Learning requires social interaction. We need to talk to each other. I do this through a number of sites, some of which are: The Arcanum, the G+ Street Photographers’ group, and occasionally, Facebook. Another way to learn is to look for photographic groups in your local community. Photographers are generally a friendly bunch and are happy to share locations and tips. Often, when I head out with fellow photographers, I will spot someone taking photos using a very different approach to what I would have done. Through these communities you can gain valuable input into your photography. Learning is more than receiving 100’s of likes. Critique is an invaluable part learning. Find people who can pull apart your photos and state what your next steps needs to be.
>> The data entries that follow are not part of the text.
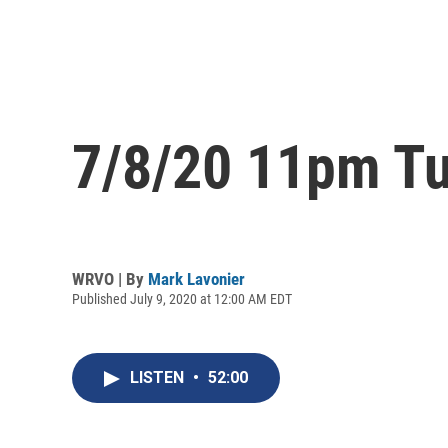
7/8/20 11pm Tu
WRVO | By
Mark Lavonier
Published July 9, 2020 at 12:00 AM EDT
LISTEN
•
52:00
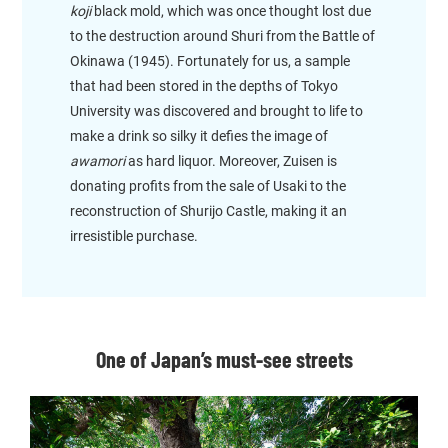
koji
black mold, which was once thought lost due
to the destruction around Shuri from the Battle of
Okinawa (1945). Fortunately for us, a sample
that had been stored in the depths of Tokyo
University was discovered and brought to life to
make a drink so silky it defies the image of
awamori
as hard liquor. Moreover, Zuisen is
donating profits from the sale of Usaki to the
reconstruction of Shurijo Castle, making it an
irresistible purchase.
One of Japan’s must-see streets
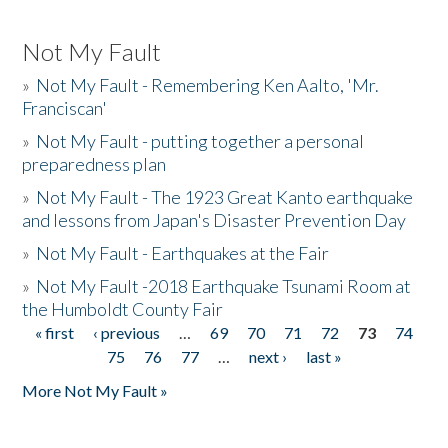
Not My Fault
»
Not My Fault - Remembering Ken Aalto, 'Mr.
Franciscan'
»
Not My Fault - putting together a personal
preparedness plan
»
Not My Fault - The 1923 Great Kanto earthquake
and lessons from Japan's Disaster Prevention Day
»
Not My Fault - Earthquakes at the Fair
»
Not My Fault -2018 Earthquake Tsunami Room at
the Humboldt County Fair
« first
‹ previous
…
69
70
71
72
73
74
Pages
75
76
77
…
next ›
last »
More Not My Fault »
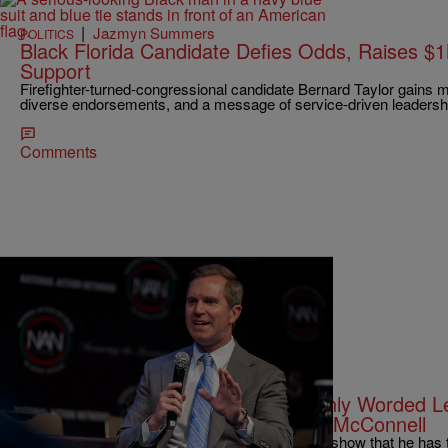
|
Jazmyn Summers
POLITICS
Black Florida Candidate Defies Odds, Raises $
Support
Firefighter-turned-congressional candidate Bernard Taylor gains
diverse endorsements, and a message of service-driven leadersh
Comments
|
Zack Linly
OPINION
Andy Beshear Writes Another Sternly Worded L
The GOP Continues To Hide Mitch McConnell
Beshear's sternly worded letter might appear to show that he has 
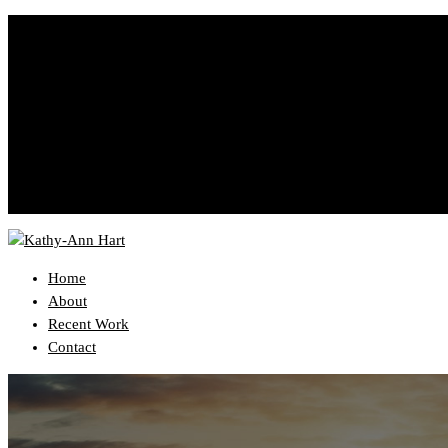
YourEmail@domain.com
999-333-3333
Home
About
Recent Work
Contact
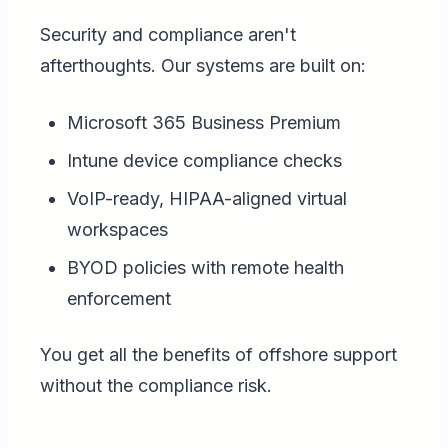
Security and compliance aren't
afterthoughts. Our systems are built on:
Microsoft 365 Business Premium
Intune device compliance checks
VoIP-ready, HIPAA-aligned virtual
workspaces
BYOD policies with remote health
enforcement
You get all the benefits of offshore support
without the compliance risk.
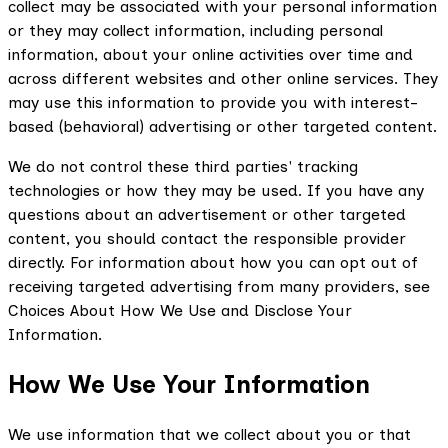
collect may be associated with your personal information
or they may collect information, including personal
information, about your online activities over time and
across different websites and other online services. They
may use this information to provide you with interest-
based (behavioral) advertising or other targeted content.
We do not control these third parties' tracking
technologies or how they may be used. If you have any
questions about an advertisement or other targeted
content, you should contact the responsible provider
directly. For information about how you can opt out of
receiving targeted advertising from many providers, see
Choices About How We Use and Disclose Your
Information.
How We Use Your Information
We use information that we collect about you or that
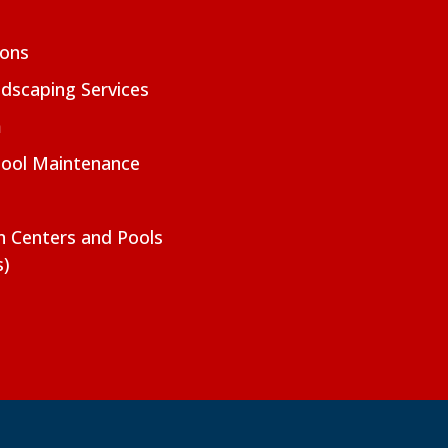
ions
dscaping Services
m
Pool Maintenance
on Centers and Pools
s)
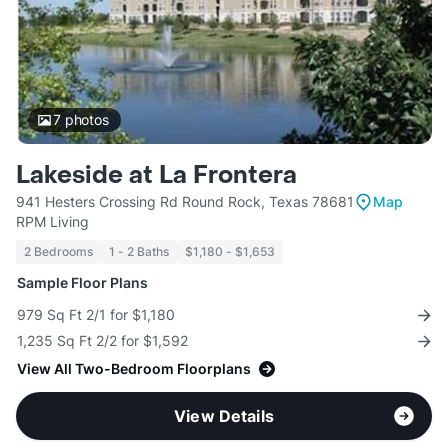
7
photos
Lakeside at La Frontera
941 Hesters Crossing Rd Round Rock, Texas 78681
Map
RPM Living
2 Bedrooms
1 - 2 Baths
$1,180 - $1,653
Sample Floor Plans
979 Sq Ft 2/1 for $1,180
1,235 Sq Ft 2/2 for $1,592
View All Two-Bedroom Floorplans
View Details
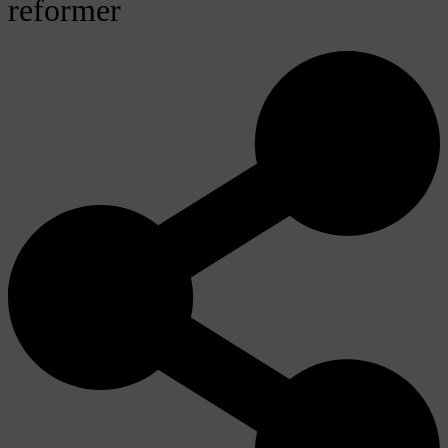
reformer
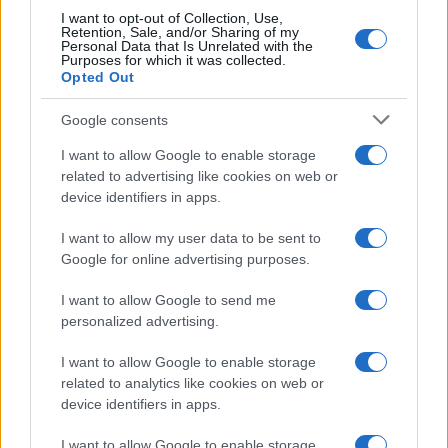
I want to opt-out of Collection, Use,
Retention, Sale, and/or Sharing of my
Personal Data that Is Unrelated with the
Purposes for which it was collected.
Opted Out
Google consents
I want to allow Google to enable storage
related to advertising like cookies on web or
device identifiers in apps.
I want to allow my user data to be sent to
Optimize Android Auto Performance with These
Google for online advertising purposes.
Hidden Settings
James Whitfield · 6 Aug 2026
I want to allow Google to send me
personalized advertising.
MOTORNEWS
I want to allow Google to enable storage
related to analytics like cookies on web or
device identifiers in apps.
I want to allow Google to enable storage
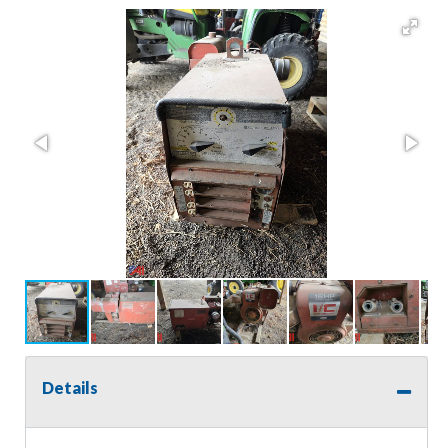
Details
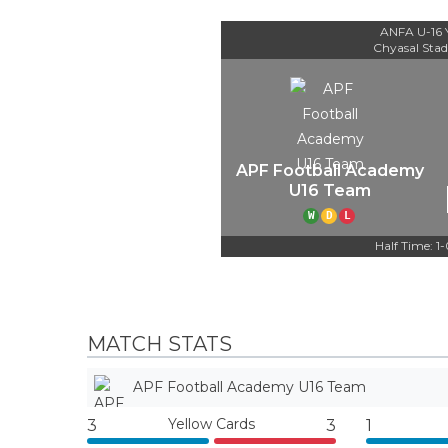
ANFA U-16 
Chyasal Sta
APF Football Academy
U16 Team
W
D
L
Half Time: 1
MATCH STATS
APF Football Academy U16 Team
Yellow Cards
3
3
1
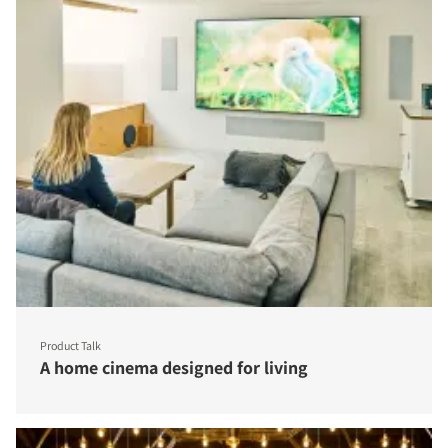
Product Talk
A home cinema designed for living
The photo below was framed with my latest learning goal in mind, i.e ‘layering’. It is not quite good enough to make it into my portfolio (although I may change my mind if it grows on me…). However, the photo clearly achieves what I was setting out to do as there are three elements in different layers that come together within the frame. What do you think? How could I have improved this picture? Please feel free to message me your thoughts. In return, if you would like some critique on one of your photos, contact me and I will help. I love Street Photography, but it is a genre that gets a lot of grief. We can work together to learn, create, and improve!
Thanks for dropping by,
Keep clicking, Chris
the cow really adds a surreal element Chris
Chris, the main subject is the woman in the centre of the frame. And she is not accented, she is lost between the cow and whatever it is on the left. I would cut the left part of the photo. It has no information for a viewer. Try to make it vertikal or square 🙂
Thanks for the feedback Alex, I will give it a go, although I quite like seeing the inside of the auto rickshaw. I wish she was not holding the green bottle. When I took this photo I was trying to achieve a layered look, something I am still working on. Loved your site btw, your photos remind me of the work of Nick Turpin.